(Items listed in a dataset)
------------------------------

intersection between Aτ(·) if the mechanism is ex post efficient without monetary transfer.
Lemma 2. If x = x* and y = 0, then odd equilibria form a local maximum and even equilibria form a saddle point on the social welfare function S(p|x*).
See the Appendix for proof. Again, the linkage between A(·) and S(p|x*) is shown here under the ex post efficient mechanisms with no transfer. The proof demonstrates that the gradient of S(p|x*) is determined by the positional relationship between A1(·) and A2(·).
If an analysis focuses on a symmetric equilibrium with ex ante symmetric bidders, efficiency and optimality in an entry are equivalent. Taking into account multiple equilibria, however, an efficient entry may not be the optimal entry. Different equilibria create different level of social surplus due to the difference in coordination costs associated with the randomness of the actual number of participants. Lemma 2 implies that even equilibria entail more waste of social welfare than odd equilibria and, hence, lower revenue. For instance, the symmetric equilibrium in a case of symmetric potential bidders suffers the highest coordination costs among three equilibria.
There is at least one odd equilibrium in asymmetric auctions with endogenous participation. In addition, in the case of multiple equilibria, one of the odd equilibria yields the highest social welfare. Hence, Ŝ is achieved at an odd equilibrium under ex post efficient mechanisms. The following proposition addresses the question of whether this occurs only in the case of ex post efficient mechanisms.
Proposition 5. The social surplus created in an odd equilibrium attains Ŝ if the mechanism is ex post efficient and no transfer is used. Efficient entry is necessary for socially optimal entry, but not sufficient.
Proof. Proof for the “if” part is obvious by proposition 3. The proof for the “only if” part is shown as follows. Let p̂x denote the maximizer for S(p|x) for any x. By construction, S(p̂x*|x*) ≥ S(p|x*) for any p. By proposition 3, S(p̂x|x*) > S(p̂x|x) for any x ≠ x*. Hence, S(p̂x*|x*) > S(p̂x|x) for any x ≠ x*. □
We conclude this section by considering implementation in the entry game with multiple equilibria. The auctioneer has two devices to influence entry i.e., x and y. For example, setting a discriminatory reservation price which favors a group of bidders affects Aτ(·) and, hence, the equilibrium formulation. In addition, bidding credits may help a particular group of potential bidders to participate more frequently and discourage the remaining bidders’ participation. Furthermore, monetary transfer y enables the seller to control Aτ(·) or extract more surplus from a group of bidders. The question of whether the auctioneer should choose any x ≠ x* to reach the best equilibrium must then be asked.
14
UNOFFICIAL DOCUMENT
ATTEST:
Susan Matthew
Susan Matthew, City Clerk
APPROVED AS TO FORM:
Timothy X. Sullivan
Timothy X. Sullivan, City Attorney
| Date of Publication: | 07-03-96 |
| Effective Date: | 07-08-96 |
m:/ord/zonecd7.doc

------------------------------

Return each line of the records above in which the word "Susan" occurs.

Susan Matthew
Susan Matthew, City Clerk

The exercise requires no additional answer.